Le coût du déploiement du compteur Linky est estimé à 5,7 milliards d’euros par la Cour des comptes. Enedis, en mobilisant ses fonds propres et en ayant recours à l’emprunt paye depuis 2015 les frais liés au déploiement à grande échelle du compteur communiquant. MAIS, ces coûts seront d’une manière ou d’une autre répercutés dans le TURPE, qui correspond aux frais d’utilisation du réseau électrique payés par les consommateurs sur leurs factures d’électricité (bien qu’aucune ligne spécifique à ces frais ne soit indiquée). Et à partir de l’année prochaine, ces frais intégreront le TURPE.
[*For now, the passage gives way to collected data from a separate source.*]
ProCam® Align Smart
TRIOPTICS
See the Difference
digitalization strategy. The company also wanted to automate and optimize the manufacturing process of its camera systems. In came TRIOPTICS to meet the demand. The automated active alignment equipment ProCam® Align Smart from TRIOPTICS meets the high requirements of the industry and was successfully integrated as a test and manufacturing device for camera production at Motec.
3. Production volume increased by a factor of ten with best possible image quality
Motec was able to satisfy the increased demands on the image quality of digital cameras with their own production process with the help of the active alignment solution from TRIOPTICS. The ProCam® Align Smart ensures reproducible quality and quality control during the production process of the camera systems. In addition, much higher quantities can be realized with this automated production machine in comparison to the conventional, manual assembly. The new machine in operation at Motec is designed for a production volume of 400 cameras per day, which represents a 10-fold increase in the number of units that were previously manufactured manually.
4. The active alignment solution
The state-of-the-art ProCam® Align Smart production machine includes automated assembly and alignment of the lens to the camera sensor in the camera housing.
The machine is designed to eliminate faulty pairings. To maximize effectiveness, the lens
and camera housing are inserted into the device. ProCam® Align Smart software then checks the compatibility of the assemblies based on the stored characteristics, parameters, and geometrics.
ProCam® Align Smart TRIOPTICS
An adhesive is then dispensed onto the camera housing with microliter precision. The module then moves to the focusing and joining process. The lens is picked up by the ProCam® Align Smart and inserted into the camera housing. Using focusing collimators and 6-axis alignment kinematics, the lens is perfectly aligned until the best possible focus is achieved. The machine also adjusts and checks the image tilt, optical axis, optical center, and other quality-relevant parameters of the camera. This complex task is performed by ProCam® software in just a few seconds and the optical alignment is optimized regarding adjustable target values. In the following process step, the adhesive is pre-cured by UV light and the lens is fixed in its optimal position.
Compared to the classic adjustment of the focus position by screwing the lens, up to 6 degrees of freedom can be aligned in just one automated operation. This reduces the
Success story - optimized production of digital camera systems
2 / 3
Est-ce pour autant que ces 5,7 milliards d’euros constitueront un surcoût pour les consommateurs ? Pas nécessairement. En effet, Enedis est censé tirer profit du Linky pour diminuer ses coûts (notamment via la télérelève du compteur qui limite le déplacement de techniciens au domicile des consommateurs). Et comme les coûts supportés par Enedis sont répercutés sur le TURPE, alors cette baisse devrait compenser le coût du Linky, pour finalement être neutre pour les consommateurs.
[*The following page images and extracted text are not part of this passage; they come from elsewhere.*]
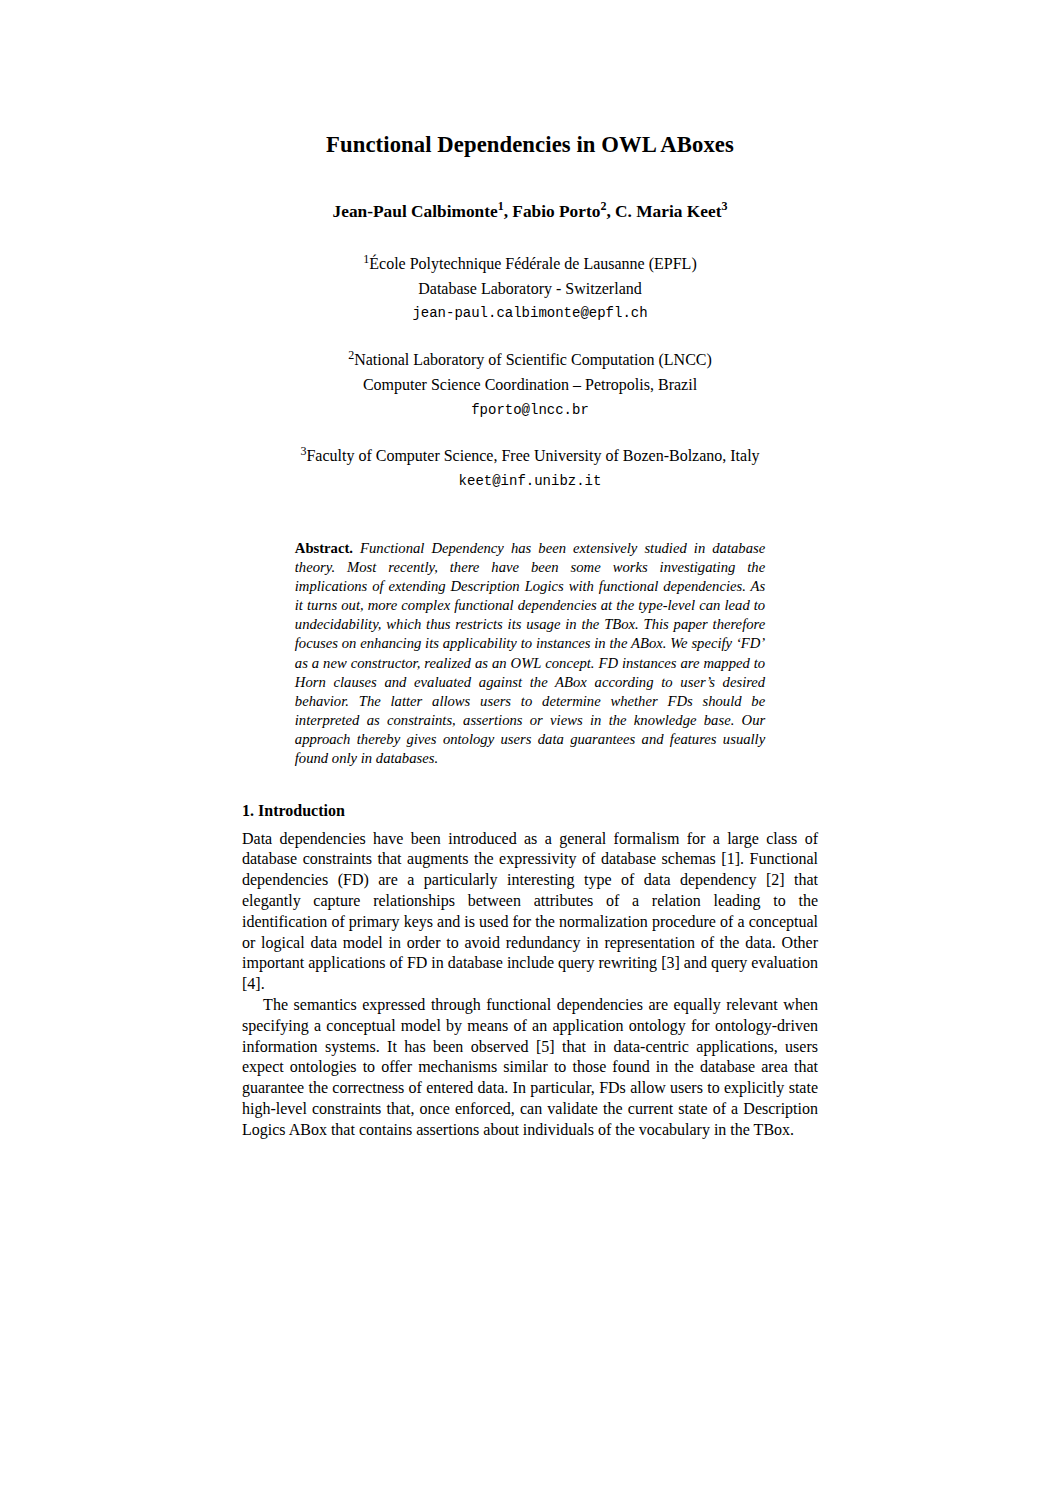Functional Dependencies in OWL ABoxes
Jean-Paul Calbimonte1, Fabio Porto2, C. Maria Keet3
1École Polytechnique Fédérale de Lausanne (EPFL)
Database Laboratory - Switzerland
jean-paul.calbimonte@epfl.ch
2National Laboratory of Scientific Computation (LNCC)
Computer Science Coordination – Petropolis, Brazil
fporto@lncc.br
3Faculty of Computer Science, Free University of Bozen-Bolzano, Italy
keet@inf.unibz.it
Abstract. Functional Dependency has been extensively studied in database theory. Most recently, there have been some works investigating the implications of extending Description Logics with functional dependencies. As it turns out, more complex functional dependencies at the type-level can lead to undecidability, which thus restricts its usage in the TBox. This paper therefore focuses on enhancing its applicability to instances in the ABox. We specify ‘FD’ as a new constructor, realized as an OWL concept. FD instances are mapped to Horn clauses and evaluated against the ABox according to user’s desired behavior. The latter allows users to determine whether FDs should be interpreted as constraints, assertions or views in the knowledge base. Our approach thereby gives ontology users data guarantees and features usually found only in databases.
1. Introduction
Data dependencies have been introduced as a general formalism for a large class of database constraints that augments the expressivity of database schemas [1]. Functional dependencies (FD) are a particularly interesting type of data dependency [2] that elegantly capture relationships between attributes of a relation leading to the identification of primary keys and is used for the normalization procedure of a conceptual or logical data model in order to avoid redundancy in representation of the data. Other important applications of FD in database include query rewriting [3] and query evaluation [4].
The semantics expressed through functional dependencies are equally relevant when specifying a conceptual model by means of an application ontology for ontology-driven information systems. It has been observed [5] that in data-centric applications, users expect ontologies to offer mechanisms similar to those found in the database area that guarantee the correctness of entered data. In particular, FDs allow users to explicitly state high-level constraints that, once enforced, can validate the current state of a Description Logics ABox that contains assertions about individuals of the vocabulary in the TBox.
Est-ce pour autant que ce joli schéma sera effectif ? Rien ne l’assure. En effet, bien que la CRE pérore que « les économies associées au déploiement du compteur Linky compensent les coûts d’investissement du projet », elle manque tout de même d’accompagner son propos des données économiques précises, permettant, en toute transparence, d’étayer les mots par les chiffres. Par ailleurs, si comme cela n’est pas contestable, ENEDIS réalise des économies grâce au Linky, mais que cela n’entraîne aucune baisse de sa rémunération payée via les factures, ça veut bien dire que c’est le consommateur qui paie. Les propos autour de la gratuité, ou tendant à dire que le compteur « ne coutera rien » aux consommateurs sont donc clairement mensongers.
En tout état de cause, un mal – sur lequel se gardent bien de revenir Enedis et la CRE – demeure, à savoir que ce tour de passe-passe financier lié au financement du Linky permet à Enedis d’engranger une surmarge de 500 millions d’euros, comme le soulignait la Cour des comptes, il y a déjà 3 ans !
À l’époque, l’UFC-Que Choisir avait lancé une pétition, demandant de revoir les modalités de financement du compteur Linky, pour ne pas financer indûment Enedis, gestionnaire d’un réseau de distribution de l’électricité qui, pour rappel, constitue un bien public ! À l’époque, les pouvoirs publics avaient fait la sourde oreille à cette demande, pourtant partagée par près de 335 000 signataires. Dans un contexte plus que jamais inflationniste des factures d’électricité, je ne gagerais pas que les pouvoirs publics finissent par mettre fin à une situation parfaitement choquante, au-delà de déclarations relevant de la pure communication…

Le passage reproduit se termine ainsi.